Data listing Block Start
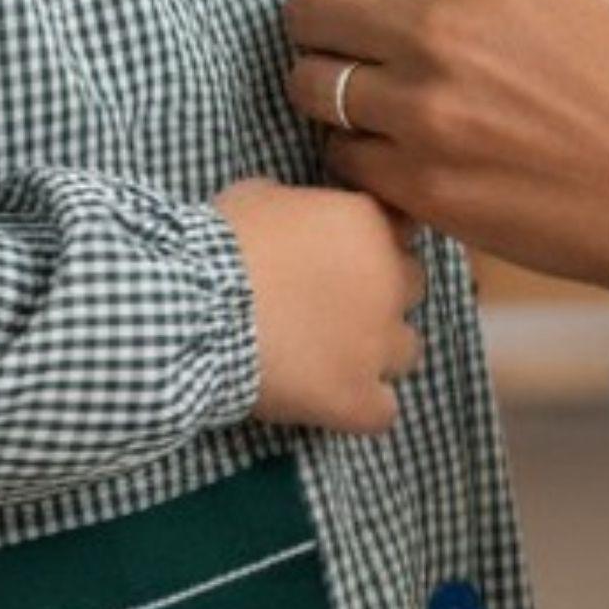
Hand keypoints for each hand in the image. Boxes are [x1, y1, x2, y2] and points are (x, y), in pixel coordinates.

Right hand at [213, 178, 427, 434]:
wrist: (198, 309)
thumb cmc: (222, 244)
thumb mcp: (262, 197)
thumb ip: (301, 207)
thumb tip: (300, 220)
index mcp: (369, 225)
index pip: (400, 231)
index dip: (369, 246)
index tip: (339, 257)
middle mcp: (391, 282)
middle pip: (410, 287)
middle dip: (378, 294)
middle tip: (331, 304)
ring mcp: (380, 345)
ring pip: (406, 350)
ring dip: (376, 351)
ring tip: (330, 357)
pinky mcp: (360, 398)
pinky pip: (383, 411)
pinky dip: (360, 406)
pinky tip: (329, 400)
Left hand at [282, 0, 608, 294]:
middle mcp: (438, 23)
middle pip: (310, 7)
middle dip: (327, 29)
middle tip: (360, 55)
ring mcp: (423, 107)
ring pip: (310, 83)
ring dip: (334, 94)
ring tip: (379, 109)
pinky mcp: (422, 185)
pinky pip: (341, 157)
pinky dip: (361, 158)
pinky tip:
Data listing Block End
Task prompt
Each entry is to be written out again word for word, and any pictures are to be omitted.

Task output
Hand keypoints for each hand in the image. Boxes are [x1, y1, x2, y2] and points are (x, y), in pixel coordinates.

Right hand at [213, 178, 427, 434]:
wrist: (198, 309)
thumb cmc: (222, 244)
thumb mcp: (262, 197)
thumb ip: (301, 207)
thumb tip: (300, 220)
index mcp: (369, 225)
index pip: (400, 231)
index dip: (369, 246)
index tip: (339, 257)
middle mcp: (391, 282)
middle pip: (410, 287)
middle dip: (378, 294)
middle tip: (331, 304)
ring mcp: (380, 345)
ring pip: (406, 350)
ring dip: (376, 351)
ring tip: (330, 357)
pinky mcp: (360, 398)
pinky pip: (383, 411)
pinky dip: (360, 406)
pinky tip: (329, 400)
Left hand at [282, 0, 608, 294]:
middle mcp: (438, 23)
middle pip: (310, 7)
middle dip: (327, 29)
middle tip: (360, 55)
ring mcp: (423, 107)
ring pip: (310, 83)
ring dip: (334, 94)
ring tip: (379, 109)
pinky mcp: (422, 185)
pinky pip: (341, 157)
pinky dip: (361, 158)
pinky tip:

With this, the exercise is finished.